Guionista de cine —como «Vota a Gundisalvo», personaje político extraído de sus chistes, ¿y a usted qué más le da?—, en 1974 estrena su comedia musical «El oso y el madrileño» con notable éxito, y Narciso Ibáñez Serrador le encarga para televisión «Ese señor de negro», conducida por Antonio Mercero. Mingote dirigirá su propia película, rodada en súper 8 en Marbella, con los grandes de la comedia: «La vuelta al mundo en ochenta espías». El filme es joya de coleccionista, alguna matahari lo debe poseer.
La dirección de «Don José» le reporta a Mingote la amistad de Tono, dibujante fabuloso, humorista rompedor no apreciado en lo que tuvo de innovador junto con Mihura. Y gracias a Mingote nace una generación de nuevos creadores —Ballesta, Puig Rosado, Abelenda, Máximo, Madrigal, Cebrián...—. La amistad era sagrada para él: Ildefonso Manuel-Gil, Luis Sánchez Pollack, Tip, Alfonso Ussía... y así más de un millón de amigos... Mingote fue un hombre libre.
En la radio, Antonio preside el «Debate sobre el Estado de la Nación», bajo la dirección de su amigo Luis del Olmo, que hoy llora su pérdida destrozado. Antonio iluminó el Quijote —el sueño de su vida— con 600 dibujos que son puro prodigio; Cervantes era, para él,padre de todo el humor español, aunque al manco le negaran el pan y la sal por ser humorista. Lo crucificaron... Y en España el humor es despreciado. Si los cursis que se hacen los trascendentes pudieran hacerlo prohibirían el humor, sospechaba. Sería como prohibir el amor. La vida es libertad, humor y amor.
Es elegido académico en enero de 1987. Juan Rof Carballo le dijo que le habían nombrado no porque fuera «listo» sino para que, dada sus amistad con el alcalde, consiguiera plaza de aparcamiento para los insignes doctos. Esa noche, Mingote cenó al lado del edil Juan Barranco, le contó la historia y a la mañana siguiente los del Ayuntamiento ya estaban poniendo la señal de VADO en la RAE. El día que ingresó llovía a mares, y el todo Madrid, desde marquesas de pitiminí a pobres de portal, daban la vuelta al viejo caserón de la calle Felipe IV. A Mingote le encomendaron la tesorería, y multiplicó las codornices y los panes académicos.

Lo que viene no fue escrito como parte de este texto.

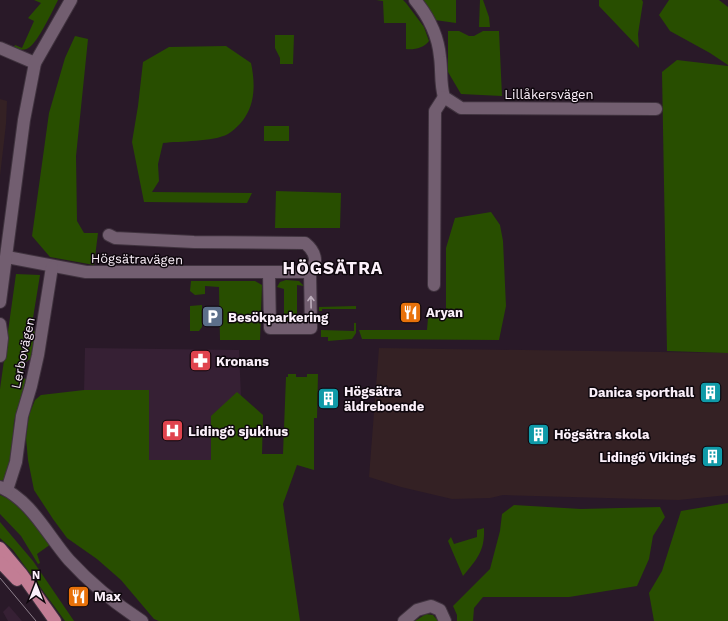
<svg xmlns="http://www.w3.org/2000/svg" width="728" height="621" viewBox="0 0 728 621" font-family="'Work Sans',sans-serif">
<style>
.built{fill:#362034}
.education{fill:#342124}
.green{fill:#284e00}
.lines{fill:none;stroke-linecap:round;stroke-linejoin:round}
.minor-casing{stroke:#40333f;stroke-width:14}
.major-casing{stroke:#40333f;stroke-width:14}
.minor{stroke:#725e70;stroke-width:12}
.major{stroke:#c27d94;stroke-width:12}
.tram{stroke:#8e808d;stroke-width:1}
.oneway{stroke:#bdaebc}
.labels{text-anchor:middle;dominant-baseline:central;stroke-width:3;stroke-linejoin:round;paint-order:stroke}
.street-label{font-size:13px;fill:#fbf0fa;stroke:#0e070d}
.poi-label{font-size:13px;font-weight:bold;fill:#fbf0fa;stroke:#0e070d;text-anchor:start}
.district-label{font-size:17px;font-weight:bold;letter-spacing:1px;fill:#fbf0fa;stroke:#0e070d}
</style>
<rect width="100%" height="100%" fill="#291928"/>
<g class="built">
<path d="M85,348L239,350L241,397L218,465L144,466L84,394Z"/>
<path d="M9,606L22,621H8L3,612Z"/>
</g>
<g class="education">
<path d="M0,99L7,101L6,124L0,176Z"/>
<path d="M379,348L728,353V495L678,500L503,495L490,498L452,499L401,487L369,477Z"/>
</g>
<g class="green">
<path d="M34,0H58C52,12 40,37 32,45C26,51 20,51 14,47L15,45L22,48L34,21L28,18L41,3Z"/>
<path d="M376,0H403L406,3L424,27L429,41C424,48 414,50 406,49V23H384L383,1Z"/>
<path d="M422,0H456V23L435,20Z"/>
<path d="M480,0H483L489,17L490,27H479Z"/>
<path d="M599,0H642L643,2L638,34L639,48L599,6Z"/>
<path d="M669,0H719L728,7V65L710,53L670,31L659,15Z"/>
<path d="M448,31H459L469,36H474L483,31H499L502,96L461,94L448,72Z"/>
<path d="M275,35H294L293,64H280V58L275,48Z"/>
<path d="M75,36L88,39L76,156L77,221L84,233H98L94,265L50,257L32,236L49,113L65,58Z"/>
<path d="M226,46L251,63C257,91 254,117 228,134C213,142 180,141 163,143L158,164L159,181L152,192L252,193L247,203L144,202L132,142L138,106L143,62L169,47Z"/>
<path d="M677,60L728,66V353L667,351L662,72Z"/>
<rect x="264" y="126" width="25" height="15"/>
<path d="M276,191L341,193L340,228H275Z"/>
<path d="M491,212L500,225L503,241L506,306L499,340L362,339L359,330H427L428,318H446V248L455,218Z"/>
<path d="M16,274L40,275L32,324L35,333L33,357L24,363L21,377L28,380L14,421L12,459L6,479L0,481V389Z"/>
<path d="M286,280L299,281L304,286L297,285V314L303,316C300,325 282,325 278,317L284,318V289L277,287L280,282Z"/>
<path d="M191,281H255L262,285L260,340H220L219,287L205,286V294L195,295L190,291Z"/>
<path d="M202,305V327L199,331H190V306Z"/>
<path d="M356,306V309H322V311H319V307Z"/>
<path d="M354,323H356V333L352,339L328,341V337H321V330L354,331Z"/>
<path d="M288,374H296V377H307V374H318L317,418H314V470L297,465L283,504L300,621H159L154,619L121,580L97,559L67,538L53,519L34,490L28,460L26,438L29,415L35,400L41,395L84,390H149V460H211V416L237,392L263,415L262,454H283L286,377H288Z"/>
<path d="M0,495L18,503L51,544L37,554L40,563L38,564L21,536L0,514Z"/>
<path d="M728,503V621H654L649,593L662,571L681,511Z"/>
<path d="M514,505L581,509L660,507L665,517L653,536L649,559L637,586L569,597H483L474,608L473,621H457V615L453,606L490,569L500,531L502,514Z"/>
<path d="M0,522L33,561L74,621H65L13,550L0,538Z"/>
<path d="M484,528C485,551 477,559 463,576L448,541L451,537L454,544L477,537V530Z"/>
<path d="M426,614L433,615L438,621H415Z"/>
</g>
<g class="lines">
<defs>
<g id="minor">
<path d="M415,0C429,17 438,35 440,57C442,71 440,83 444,97L461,108L656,109"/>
<path d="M0,48L35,63"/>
<path d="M109,235L115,238L194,242L305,243C315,251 319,262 310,272"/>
<path d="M7,257L86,272H310L311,328H270L269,273"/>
<path d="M434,285L435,111L444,97"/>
<path d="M0,302L24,120L35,63L71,0"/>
<path d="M0,324L2,338L0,356"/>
<path d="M0,487C31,500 48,536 69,560C90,583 116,604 142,621"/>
<path d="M7,490L16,462L22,416L31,386L38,355L52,267"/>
<path d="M404,621L417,610L431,606L440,610L445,621"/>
</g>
<g id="major">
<path d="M0,548L21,573L55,621"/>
<path d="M0,562L17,580"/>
</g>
</defs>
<use href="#minor" class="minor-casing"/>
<use href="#major" class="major-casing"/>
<use href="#minor" class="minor"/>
<use href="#major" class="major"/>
<path class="tram" d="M0,578L36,621"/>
</g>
<defs><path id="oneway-shaft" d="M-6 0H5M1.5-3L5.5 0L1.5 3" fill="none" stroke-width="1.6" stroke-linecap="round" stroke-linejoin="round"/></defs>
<use class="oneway" href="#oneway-shaft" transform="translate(311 302) rotate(-91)"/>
<defs>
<symbol id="restaurant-square" viewBox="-11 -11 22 22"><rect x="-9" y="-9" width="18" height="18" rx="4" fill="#e8710a" stroke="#0e070d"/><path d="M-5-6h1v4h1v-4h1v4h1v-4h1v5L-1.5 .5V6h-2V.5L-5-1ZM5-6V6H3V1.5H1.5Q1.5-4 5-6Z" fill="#fff"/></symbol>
<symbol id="parking-square" viewBox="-11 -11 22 22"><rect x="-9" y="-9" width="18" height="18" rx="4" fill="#5c6f8a" stroke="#0e070d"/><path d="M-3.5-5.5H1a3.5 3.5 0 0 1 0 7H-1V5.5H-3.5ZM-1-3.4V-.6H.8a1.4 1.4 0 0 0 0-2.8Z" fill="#fff"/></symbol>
<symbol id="pharmacy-square" viewBox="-11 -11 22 22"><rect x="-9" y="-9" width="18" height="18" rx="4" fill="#e0444e" stroke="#0e070d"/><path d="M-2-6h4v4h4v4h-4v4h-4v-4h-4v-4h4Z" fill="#fff"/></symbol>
<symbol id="building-square" viewBox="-11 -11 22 22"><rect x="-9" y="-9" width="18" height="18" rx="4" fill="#0f9aa8" stroke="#0e070d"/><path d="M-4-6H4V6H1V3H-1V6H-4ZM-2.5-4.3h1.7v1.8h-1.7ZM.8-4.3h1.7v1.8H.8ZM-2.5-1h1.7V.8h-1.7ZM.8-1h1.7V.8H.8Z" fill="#fff"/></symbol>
<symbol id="hospital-square" viewBox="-11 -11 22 22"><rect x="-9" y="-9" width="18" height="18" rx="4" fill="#e0444e" stroke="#0e070d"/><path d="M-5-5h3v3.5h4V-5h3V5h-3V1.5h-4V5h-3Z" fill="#fff"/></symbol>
</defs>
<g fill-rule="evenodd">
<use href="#restaurant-square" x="398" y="300" width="25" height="25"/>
<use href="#parking-square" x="200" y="304" width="25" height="25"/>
<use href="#pharmacy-square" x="188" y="348" width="25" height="25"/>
<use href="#building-square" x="698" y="380" width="25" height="25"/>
<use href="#building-square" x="316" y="386" width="25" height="25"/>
<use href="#hospital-square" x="160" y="418" width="25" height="25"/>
<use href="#building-square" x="526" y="422" width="25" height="25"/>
<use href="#building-square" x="700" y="444" width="25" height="25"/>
<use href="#restaurant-square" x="66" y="584" width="25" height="25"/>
</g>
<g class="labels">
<g class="street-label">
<text x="549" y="94">Lillåkersvägen</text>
<text transform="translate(137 259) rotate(1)">Högsätravägen</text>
<text transform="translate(23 353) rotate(-78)">Lerbovägen</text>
</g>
<g class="poi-label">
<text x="426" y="312">Aryan</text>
<text x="228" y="317">Besökparkering</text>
<text x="216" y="361">Kronans</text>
<text x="344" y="391">Högsätra<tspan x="344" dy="15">äldreboende</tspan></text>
<text x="694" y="392" text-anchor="end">Danica sporthall</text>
<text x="188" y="431">Lidingö sjukhus</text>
<text x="554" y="434">Högsätra skola</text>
<text x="696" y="457" text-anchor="end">Lidingö Vikings</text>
<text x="94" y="596">Max</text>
</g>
<g class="district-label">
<text x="333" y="268">HÖGSÄTRA</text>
</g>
</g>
<g transform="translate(36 585)" stroke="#0e070d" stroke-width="3" paint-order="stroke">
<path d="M0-3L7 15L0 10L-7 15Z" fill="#fbf0fa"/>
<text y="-6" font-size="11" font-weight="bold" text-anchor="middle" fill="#fbf0fa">N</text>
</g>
</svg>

Era un artista en falsificar cuadros; tenía todo el Prado en su casa y, créanme, nos daba gato por Meninas y nosotros, pobres paletos desarrapados, ni nos enteraríamos. Descreía Mingote del fanatismo patriótico, «que es la lepra», y denunciaba al nacionalismo como el obstáculo principal para que España no sea una nación cómoda, simpática, alegre y cordial.
De solo pensar que con su lápiz de dibujante podía convocar el levantamiento de millones de piadosos creyentes, musulmanes, fervorosos, adversos al cerdo y abstemios declarados, Mingote se sentía tan «ridículamente poderoso» que se ponía a llorar «abrumado».

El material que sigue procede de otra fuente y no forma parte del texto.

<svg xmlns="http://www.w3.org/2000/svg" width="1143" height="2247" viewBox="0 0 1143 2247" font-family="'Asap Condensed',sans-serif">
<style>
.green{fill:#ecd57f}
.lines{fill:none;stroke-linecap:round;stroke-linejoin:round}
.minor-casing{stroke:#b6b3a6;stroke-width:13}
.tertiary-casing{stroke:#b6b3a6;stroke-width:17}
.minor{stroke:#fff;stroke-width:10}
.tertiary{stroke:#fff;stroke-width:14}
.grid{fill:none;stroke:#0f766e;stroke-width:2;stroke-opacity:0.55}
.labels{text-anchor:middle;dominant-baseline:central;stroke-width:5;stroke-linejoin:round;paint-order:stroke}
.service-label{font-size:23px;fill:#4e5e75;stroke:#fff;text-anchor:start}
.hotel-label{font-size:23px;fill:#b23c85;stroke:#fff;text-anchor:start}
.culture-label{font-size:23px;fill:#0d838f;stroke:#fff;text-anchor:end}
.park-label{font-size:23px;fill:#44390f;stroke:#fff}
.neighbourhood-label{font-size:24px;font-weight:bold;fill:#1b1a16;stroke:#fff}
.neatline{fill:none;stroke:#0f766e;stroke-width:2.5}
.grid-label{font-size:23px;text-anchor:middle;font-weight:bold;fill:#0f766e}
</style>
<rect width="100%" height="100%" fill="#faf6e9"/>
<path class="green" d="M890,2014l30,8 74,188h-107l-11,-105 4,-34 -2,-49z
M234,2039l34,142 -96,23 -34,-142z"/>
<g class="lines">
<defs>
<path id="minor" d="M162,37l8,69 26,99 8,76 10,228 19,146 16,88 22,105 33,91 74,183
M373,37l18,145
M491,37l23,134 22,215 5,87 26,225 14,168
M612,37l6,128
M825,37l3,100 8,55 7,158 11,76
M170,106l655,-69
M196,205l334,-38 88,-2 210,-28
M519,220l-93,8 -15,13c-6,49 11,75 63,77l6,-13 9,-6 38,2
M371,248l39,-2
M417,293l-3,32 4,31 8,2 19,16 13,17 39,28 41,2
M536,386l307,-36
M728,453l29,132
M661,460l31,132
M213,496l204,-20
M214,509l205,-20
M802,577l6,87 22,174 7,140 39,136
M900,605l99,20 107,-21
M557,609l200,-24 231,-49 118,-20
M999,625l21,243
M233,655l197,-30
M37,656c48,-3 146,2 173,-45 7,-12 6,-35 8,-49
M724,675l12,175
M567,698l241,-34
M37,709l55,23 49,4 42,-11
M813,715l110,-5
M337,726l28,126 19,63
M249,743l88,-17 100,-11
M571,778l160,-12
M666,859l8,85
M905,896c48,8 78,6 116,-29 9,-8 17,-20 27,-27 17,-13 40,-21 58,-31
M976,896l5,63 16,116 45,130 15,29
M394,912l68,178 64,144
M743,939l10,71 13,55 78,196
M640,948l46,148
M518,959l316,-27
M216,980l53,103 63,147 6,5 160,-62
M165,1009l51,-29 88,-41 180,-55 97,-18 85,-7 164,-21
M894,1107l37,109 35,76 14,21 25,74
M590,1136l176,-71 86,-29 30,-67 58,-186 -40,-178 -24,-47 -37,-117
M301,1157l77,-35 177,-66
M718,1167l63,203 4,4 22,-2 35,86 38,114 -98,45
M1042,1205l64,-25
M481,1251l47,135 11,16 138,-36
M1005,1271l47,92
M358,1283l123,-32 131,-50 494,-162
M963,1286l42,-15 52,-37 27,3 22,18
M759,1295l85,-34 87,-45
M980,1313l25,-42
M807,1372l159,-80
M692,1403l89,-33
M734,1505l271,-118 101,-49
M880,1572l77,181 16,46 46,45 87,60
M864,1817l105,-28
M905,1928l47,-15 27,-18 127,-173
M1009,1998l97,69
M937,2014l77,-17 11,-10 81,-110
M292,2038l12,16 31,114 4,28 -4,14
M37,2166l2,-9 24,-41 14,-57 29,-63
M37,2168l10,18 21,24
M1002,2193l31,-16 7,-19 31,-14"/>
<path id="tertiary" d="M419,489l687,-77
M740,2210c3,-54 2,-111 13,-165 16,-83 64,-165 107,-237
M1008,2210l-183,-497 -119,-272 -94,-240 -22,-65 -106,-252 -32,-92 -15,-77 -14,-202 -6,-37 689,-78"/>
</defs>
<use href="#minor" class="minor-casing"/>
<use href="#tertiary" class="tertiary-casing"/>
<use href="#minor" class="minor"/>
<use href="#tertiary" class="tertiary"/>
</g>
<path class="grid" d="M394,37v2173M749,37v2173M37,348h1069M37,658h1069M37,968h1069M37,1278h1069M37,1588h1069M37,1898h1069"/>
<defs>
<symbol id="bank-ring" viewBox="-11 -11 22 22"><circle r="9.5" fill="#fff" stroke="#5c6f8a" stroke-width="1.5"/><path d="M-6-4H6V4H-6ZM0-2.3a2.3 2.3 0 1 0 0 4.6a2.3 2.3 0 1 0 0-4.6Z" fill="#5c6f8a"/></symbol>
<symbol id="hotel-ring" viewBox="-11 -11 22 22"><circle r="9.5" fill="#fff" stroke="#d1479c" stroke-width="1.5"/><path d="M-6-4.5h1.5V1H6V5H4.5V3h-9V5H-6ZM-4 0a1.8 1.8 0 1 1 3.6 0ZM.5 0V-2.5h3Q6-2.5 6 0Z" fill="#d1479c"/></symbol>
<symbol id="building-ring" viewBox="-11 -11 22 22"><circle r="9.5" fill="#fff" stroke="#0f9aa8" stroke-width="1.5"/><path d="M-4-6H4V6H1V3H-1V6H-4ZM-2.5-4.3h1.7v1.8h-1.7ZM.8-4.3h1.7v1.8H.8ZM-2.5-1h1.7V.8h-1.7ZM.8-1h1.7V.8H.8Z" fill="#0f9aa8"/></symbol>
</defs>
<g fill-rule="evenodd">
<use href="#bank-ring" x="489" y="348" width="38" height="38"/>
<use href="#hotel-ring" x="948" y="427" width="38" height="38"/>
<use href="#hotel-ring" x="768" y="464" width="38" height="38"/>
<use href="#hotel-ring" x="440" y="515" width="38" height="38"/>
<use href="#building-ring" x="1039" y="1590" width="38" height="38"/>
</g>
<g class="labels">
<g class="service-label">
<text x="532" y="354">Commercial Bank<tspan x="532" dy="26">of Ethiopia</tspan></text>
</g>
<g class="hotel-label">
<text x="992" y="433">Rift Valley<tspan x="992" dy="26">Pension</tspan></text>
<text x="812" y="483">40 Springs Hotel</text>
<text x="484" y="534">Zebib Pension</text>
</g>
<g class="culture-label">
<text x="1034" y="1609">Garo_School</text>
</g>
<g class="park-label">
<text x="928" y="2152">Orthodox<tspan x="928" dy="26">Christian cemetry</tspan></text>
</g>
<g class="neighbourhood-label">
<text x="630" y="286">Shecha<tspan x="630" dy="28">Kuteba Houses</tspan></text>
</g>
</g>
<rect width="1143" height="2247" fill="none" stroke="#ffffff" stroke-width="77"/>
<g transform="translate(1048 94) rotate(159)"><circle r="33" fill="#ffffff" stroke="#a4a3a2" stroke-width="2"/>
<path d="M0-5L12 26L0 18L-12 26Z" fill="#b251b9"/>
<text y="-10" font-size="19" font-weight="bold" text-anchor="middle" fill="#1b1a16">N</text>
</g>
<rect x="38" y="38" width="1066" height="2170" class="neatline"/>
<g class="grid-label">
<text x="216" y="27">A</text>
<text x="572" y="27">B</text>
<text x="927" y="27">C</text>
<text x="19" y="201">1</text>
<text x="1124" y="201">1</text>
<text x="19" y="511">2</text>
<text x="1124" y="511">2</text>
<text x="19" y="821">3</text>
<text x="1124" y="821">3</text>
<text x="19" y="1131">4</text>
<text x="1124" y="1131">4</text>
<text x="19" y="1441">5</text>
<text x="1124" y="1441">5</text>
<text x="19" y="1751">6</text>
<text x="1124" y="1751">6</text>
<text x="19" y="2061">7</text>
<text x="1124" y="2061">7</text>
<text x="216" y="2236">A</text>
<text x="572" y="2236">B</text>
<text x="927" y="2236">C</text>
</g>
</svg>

Al marqués de Daroca una vez le dio quijotesca. Se subió a una mula, se armó con un taco de billar, irrumpió en el Casino de Peralejo, donde jugaban a las cartas y al dominó unos lugareños, y al grito de «¡Atrás, follones!» los desalojó del recinto. Don Mingote de la Mancha no volvió a probar el anís. Historió a la gente en una sublime epopeya que nació en Blanco y Negro, y talló poesía (de la experiencia): «Soy un vate de domingo», se autorretrataba Mingote, un Dios que quería a todo el mundo, un extraterrestre por el que hoy romperemos nuestros garrotes de trogloditas. Hay días en los que a uno no se le ocurre nada que escribir. Ni que decir.